AIKEN -- Each spring, when blooming azaleas and pink dogwoods herald the arrival of Masters Week, Phyllis Hale readies her Aiken home for its annual invasion of welcome guests.
``They're mostly family,'' she said with a laugh. ``There's my daughter and son-in-law from Mount Pleasant, a brother here, a daughter there. It all adds up.''
The visitors, sharing a love for golf and a desire to stroll the coveted Augusta National Golf Club course, take turns using Mrs. Hale's two Masters Tournament patron's admission badges -- and they don't pay a penny over their issue price.
The patron list for the exclusive golf tournament is closely guarded.
Augusta National won't even confirm the number of patrons, which popular mythology tallies at 40,000 nationally. But as a club patron for 35 years, Mrs. Hale said she would never consider selling her badges even though she knows she could.
``It wouldn't be right,'' she said. ``It's against the rules.''
Instead, she prefers to arrange trips to the tour nament for friends and family, occasionally -- and grudgingly -- allowing them to help repay the $100 issue price of a badge to the fourday Masters Tournament.
But not a penny more, although she's very much aware that her badges could be sold for $5,000 or more each.

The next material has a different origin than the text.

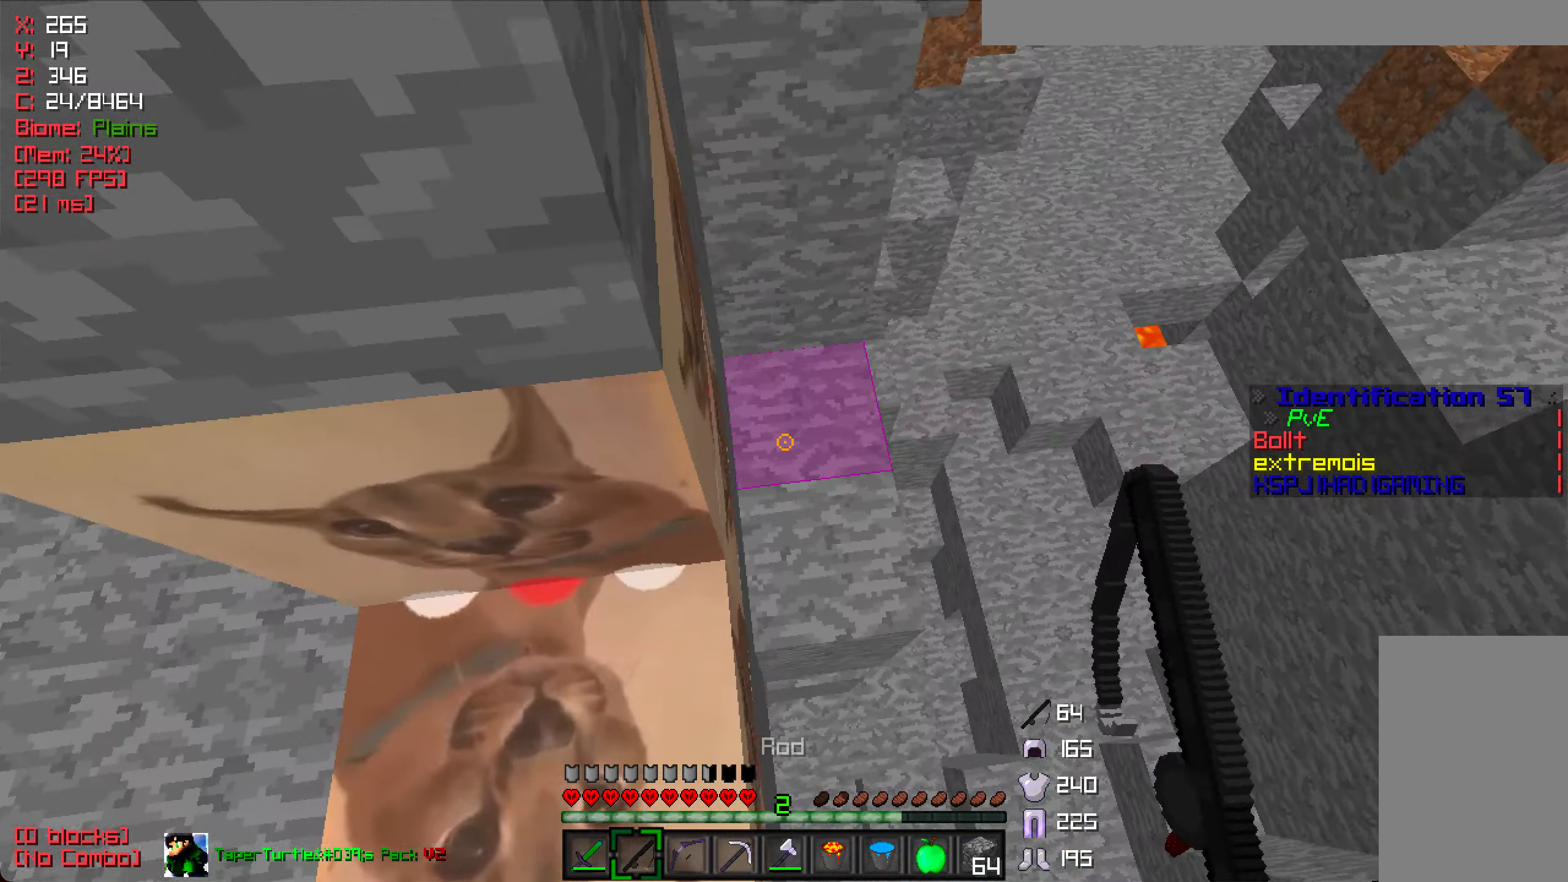
{"keys": ["w"], "mouse": [], "events": [[267, "w", "down"]]}
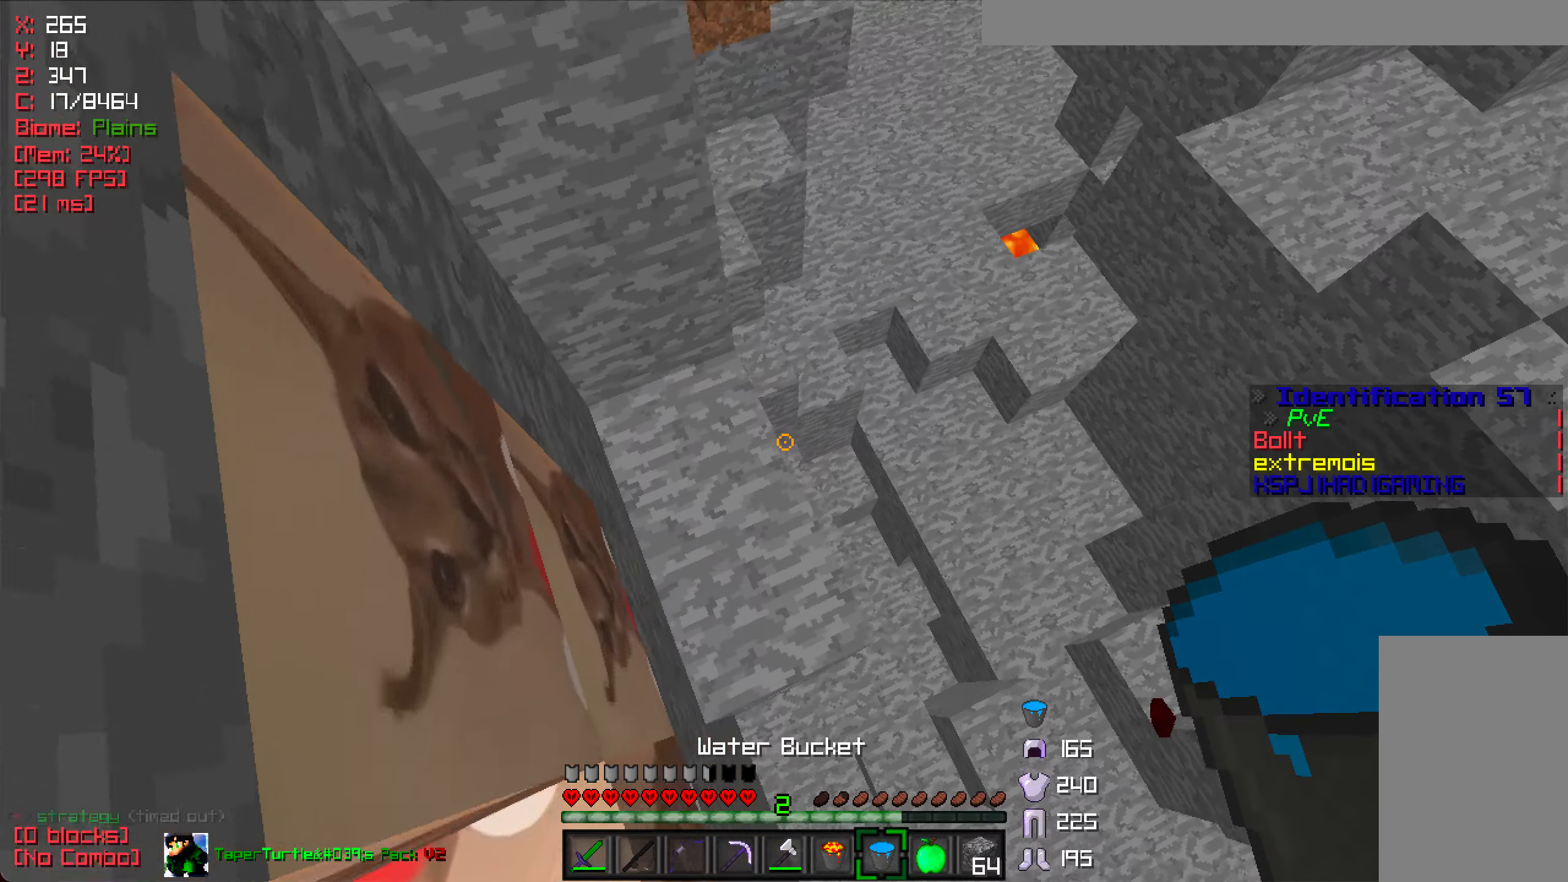
{"keys": ["w"], "mouse": ["left"], "events": [[67, "a", "down"], [184, "a", "up"], [267, "mouse_left", "down"], [317, "d", "down"], [400, "mouse_left", "up"], [467, "d", "up"], [467, "mouse_left", "down"]]}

Compared with many patrons who scalp their tickets to brokers who feed the secondary ticket market, Mrs. Hale is the moral beacon of the Masters Tournament. But she's quick to point out that she's neither unique nor alone.
``I don't do anything special or different,'' she said. ``Lots of other people who get tickets do the same thing, but you don't always hear much about them.''
Her generosity has even earned her a special nickname.
``They call me St. Phyllis of the Tickets,'' she said with a laugh. ``It's like St. Francis of Assisi (the Italian saint renowned for benevolence). It's something my son thought up.''
Her son, Steve Hale -- a perennial golf fan himself -- has enjoyed being able to attend the Masters, at least for a day here and there, most of his life.
``It brings the whole family together,'' he said. ``Sort of like Christmas in April.''
If his family didn't have Masters badges, it would be a great loss. And he'd never pay scalpers' prices.
Fortunately, the Aiken man -- after two decades of waiting -- learned two years ago he'd moved sufficiently up the patrons waiting list to receive two badges himself.
Like his mother, he'd never sell his badges. ``I'd be crazy,'' he said.
Mrs. Hale, by the way, once received four badges, a holdover from the bygone days when patrons were urged to buy as many as they could afford to help support the then-fledgling tournament.
But then things changed.
``Back in '71 or '72, they sent a letter out, pleading for people who didn't need all their tickets to give some up so others could go,'' Mrs. Hale said. ``We gave up two.''
Today, she wishes she still had four -- not just two.
``But I still wouldn't sell them off,'' she said.